● **EXERCISE DESCRIPTION**
Number of lines below with the word "worn": give it and nothing more.

*** RECORDED DATA Section Begins ***

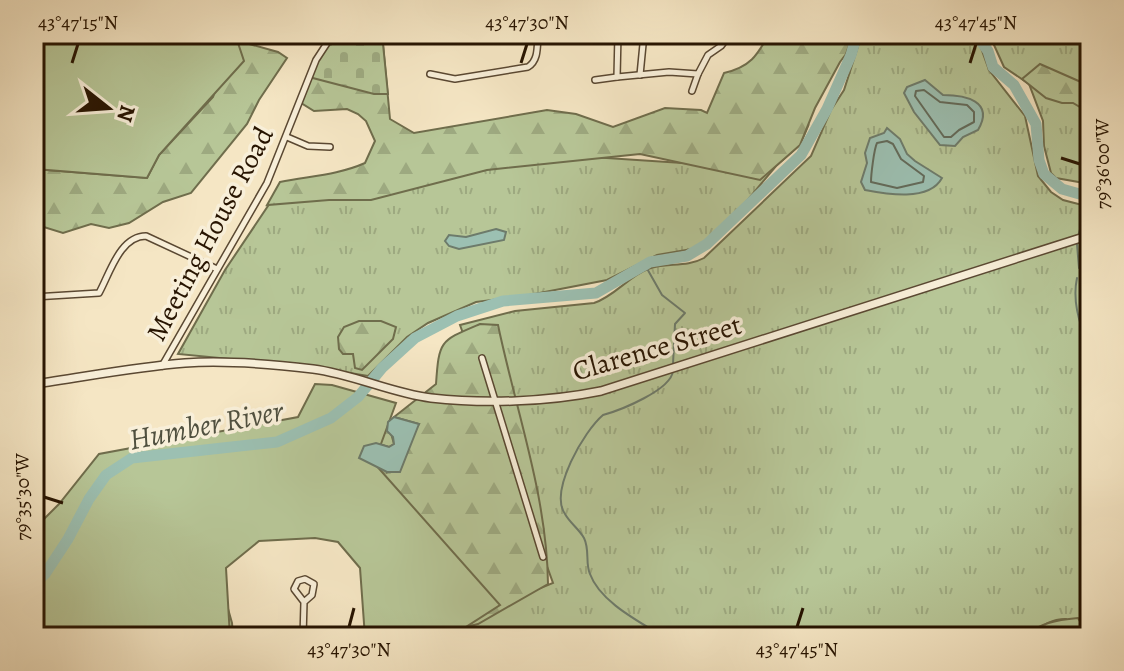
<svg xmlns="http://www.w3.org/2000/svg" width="1124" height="671" viewBox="0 0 1124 671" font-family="Alegreya,serif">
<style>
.grass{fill:url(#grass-tufts);stroke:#6f6d4c;stroke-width:2}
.forest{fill:url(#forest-firs);stroke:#6f6d4c;stroke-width:2}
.cemetery{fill:url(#cemetery-stones);stroke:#6f6d4c;stroke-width:2}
.park{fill:#b7c697;stroke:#6f6d4c;stroke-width:2}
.water{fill:#9cc0b2;stroke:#6d7b6b;stroke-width:2}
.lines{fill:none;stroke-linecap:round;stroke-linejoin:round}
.shore{stroke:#626a5a;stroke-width:2}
.stream{stroke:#6d7b6b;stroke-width:2}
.river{stroke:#9cc0b2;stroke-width:11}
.minor-casing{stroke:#5a4832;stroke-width:8}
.tertiary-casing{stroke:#5a4832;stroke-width:10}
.minor{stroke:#f8efd9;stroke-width:5}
.tertiary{stroke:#f8efd9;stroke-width:7}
.ticks{fill:none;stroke:#271401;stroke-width:3}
.labels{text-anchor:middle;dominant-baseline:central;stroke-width:7;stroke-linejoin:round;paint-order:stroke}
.street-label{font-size:28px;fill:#271401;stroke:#f8efd9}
.water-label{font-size:30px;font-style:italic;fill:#50503f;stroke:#f8efd9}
.neatline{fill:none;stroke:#271401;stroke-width:3}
.ticks-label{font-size:20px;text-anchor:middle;fill:#271401}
</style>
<defs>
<pattern id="grass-tufts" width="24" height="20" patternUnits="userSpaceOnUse" patternTransform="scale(2)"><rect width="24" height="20" fill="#b7c697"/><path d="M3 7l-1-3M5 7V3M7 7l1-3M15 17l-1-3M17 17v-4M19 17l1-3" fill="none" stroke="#9da980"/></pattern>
<pattern id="forest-firs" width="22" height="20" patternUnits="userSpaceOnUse" patternTransform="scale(2)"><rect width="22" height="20" fill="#b7c697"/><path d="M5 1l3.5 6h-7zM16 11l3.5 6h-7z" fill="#9da980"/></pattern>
<pattern id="cemetery-stones" width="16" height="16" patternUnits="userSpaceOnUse" patternTransform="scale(2)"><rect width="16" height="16" fill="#b7c697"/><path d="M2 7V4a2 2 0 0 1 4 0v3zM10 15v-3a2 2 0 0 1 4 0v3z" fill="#9da980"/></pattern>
</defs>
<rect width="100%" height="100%" fill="#f5e6c4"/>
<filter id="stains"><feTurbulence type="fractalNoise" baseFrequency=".0025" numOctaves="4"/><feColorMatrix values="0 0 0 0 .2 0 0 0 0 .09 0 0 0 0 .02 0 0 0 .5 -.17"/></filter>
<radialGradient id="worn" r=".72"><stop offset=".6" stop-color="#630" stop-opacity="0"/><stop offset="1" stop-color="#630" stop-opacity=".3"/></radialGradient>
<!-- grass -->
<g class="grass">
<path d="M862 34H976L989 70 1025 116 1038 176 1051 192 1063 200 1090 207V637H1086L1066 619C1049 619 1041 627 1028 637H402L472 616 553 583 460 325 515 311 594 303C615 296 629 276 648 269 666 262 686 268 704 258L811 156 831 110 844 90Z"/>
<path d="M989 34H1090V184L1056 178 1051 173 1044 146 1043 121 1029 84 1004 67Z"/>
<path d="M808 126 800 145 776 166 746 202 698 248 657 255 607 280 524 296 476 302 428 323 407 337 368 376 314 367 178 354 225 270 270 203 561 155 713 165Z"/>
</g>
<!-- forest -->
<g class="forest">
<path d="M382 34 390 119 414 133 547 110 576 114 613 127 665 108 701 110 707 113 724 73C750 67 757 56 769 34H853L846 54 840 62 815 108 800 145 760 180 640 154 487 170 371 200H329L267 205 280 182C309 176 338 175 365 163L375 141 366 121 358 114 347 109 314 111 298 101 324 43Z"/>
<path d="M235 40 278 52 287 58 259 100 247 124 191 193 163 202 129 223 109 228 91 224 63 233 34 224V169L147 178 159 155 213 97Z"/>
<path d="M1040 64 1090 86V113L1073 103H1062L1046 98 1022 79Z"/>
<path d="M359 321H381L396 327 393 339 362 370 355 368 353 354H343L339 349 338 337 344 327Z"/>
<path d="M480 324 498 325C516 411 547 496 548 584L478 624 426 637 367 511 212 552 232 623 233 637H172L139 518 388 422 394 444 389 447 376 443 387 472 419 424 394 417 436 384C439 340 440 341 480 324Z"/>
<path d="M1078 618 1089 637H1022C1041 623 1055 620 1078 618Z"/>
</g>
<!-- cemetery -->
<path class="cemetery" d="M334 34H382L388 94H374L309 77 324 43Z"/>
<!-- park -->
<g class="park">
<path d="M34 34H235L244 61 159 155 147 178 35 169Z"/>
<path d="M315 384 332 385 396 403 374 463 500 605 458 632 438 637H365L360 568 338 542 315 538 259 541 226 568 230 637H34V529L59 504 99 454 298 417Z"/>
</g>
<!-- water -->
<g class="water">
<path d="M925 80 943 95C965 95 995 101 978 130L963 137 955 146 940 145 914 112 904 93 907 87Z"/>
<path d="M887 128 900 139 907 154 915 161 942 178C929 202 886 194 865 190L861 182 867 163 865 153 870 138 884 133Z"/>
<path d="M496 229 506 232 504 240 459 249 449 246 445 241 449 235 466 237Z"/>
<path d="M394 417 419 424 400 472H387L359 458 364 446 376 443 389 447 394 444 393 437 387 431 388 422Z"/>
</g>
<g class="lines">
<!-- shore -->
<g class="shore">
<path d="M924 90 940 102 967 105 974 112V122L959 130 951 137H944L915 96 916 91Z"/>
<path d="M887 141 893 144 901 159 924 176 923 182 897 188 871 182C871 175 874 149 877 143Z"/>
</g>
<!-- stream -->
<g class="stream">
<path d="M1079 233 1089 197"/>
<path d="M1077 244 1079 268"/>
<path d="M645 265 662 295 685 313 675 324 673 364"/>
<path d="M1077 278C1072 301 1080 327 1090 348"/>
<path d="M664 637C640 622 600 602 590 574 585 563 590 550 584 538 579 529 570 523 565 514 549 491 584 431 603 415 621 410 671 390 673 371"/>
</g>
<!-- river -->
<g class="river">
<path d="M976 34 988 51 993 67 1014 85 1036 124 1039 160 1044 174 1062 189 1090 197"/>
<path d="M34 584 45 574 68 539 89 499 106 475 132 458 277 442 331 418 358 397 382 368 415 338 457 316 503 301 596 293 650 262 687 256 707 244 801 155 827 109 851 55 857 34"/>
</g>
<defs>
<g id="minor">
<path d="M618 34 617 77 669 72 698 74 708 55 721 46 730 34"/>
<path d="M430 74 455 79 528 67C539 60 537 46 538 34"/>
<path d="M640 75 644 34"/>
<path d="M595 80 617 77"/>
<path d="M692 91 698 74"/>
<path d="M287 137 308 146 330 147"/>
<path d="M34 297 99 293C110 273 120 236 146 236L217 269"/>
<path d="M482 358 543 557"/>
<path d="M162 366 267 183 316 60 333 34"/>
<path d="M303 637 304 602 294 589 298 581 305 579 314 584 312 595 304 602"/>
</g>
<path id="tertiary" d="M34 384C84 377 135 367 185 363 226 360 271 364 313 369 353 374 391 393 431 398 485 404 547 402 601 391L1090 235"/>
</defs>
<!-- minor casing -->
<use href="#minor" class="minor-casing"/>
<!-- tertiary casing -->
<use href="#tertiary" class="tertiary-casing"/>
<!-- minor -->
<use href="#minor" class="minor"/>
<!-- tertiary -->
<use href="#tertiary" class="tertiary"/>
</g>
<!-- ticks -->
<path class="ticks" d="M72 63 78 44M521 63 527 44M970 63 976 44M1061 158 1080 164M44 497 63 503M349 627 354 608M797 627 803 608"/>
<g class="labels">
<!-- street labels -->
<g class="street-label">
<text transform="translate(210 234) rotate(-62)">Meeting House Road</text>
<text transform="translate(657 348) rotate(-16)">Clarence Street</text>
</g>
<!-- water labels -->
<g class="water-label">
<text transform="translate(206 425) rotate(-11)">Humber River</text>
</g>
</g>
<!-- margin -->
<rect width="1124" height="671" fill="none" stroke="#f5e6c4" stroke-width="88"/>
<!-- north arrow -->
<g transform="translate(108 108) rotate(107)" stroke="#f8efd9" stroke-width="6" paint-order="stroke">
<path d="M0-6L14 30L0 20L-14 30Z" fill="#271401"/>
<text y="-12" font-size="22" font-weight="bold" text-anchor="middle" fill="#271401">N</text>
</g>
<rect x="44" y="44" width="1036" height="583" class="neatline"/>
<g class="ticks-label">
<text x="78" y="29">43°47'15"N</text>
<text x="527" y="29">43°47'30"N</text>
<text x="976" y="29">43°47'45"N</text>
<text transform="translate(1102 164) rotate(-90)" y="7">79°36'00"W</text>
<text transform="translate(22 497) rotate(-90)" y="7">79°35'30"W</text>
<text x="349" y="656">43°47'30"N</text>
<text x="797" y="656">43°47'45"N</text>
</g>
<rect width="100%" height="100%" filter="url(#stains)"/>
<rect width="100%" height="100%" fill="url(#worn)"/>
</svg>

*** RECORDED DATA Section Ends ***

● **SOLUTION TO THE PROBLEM**
2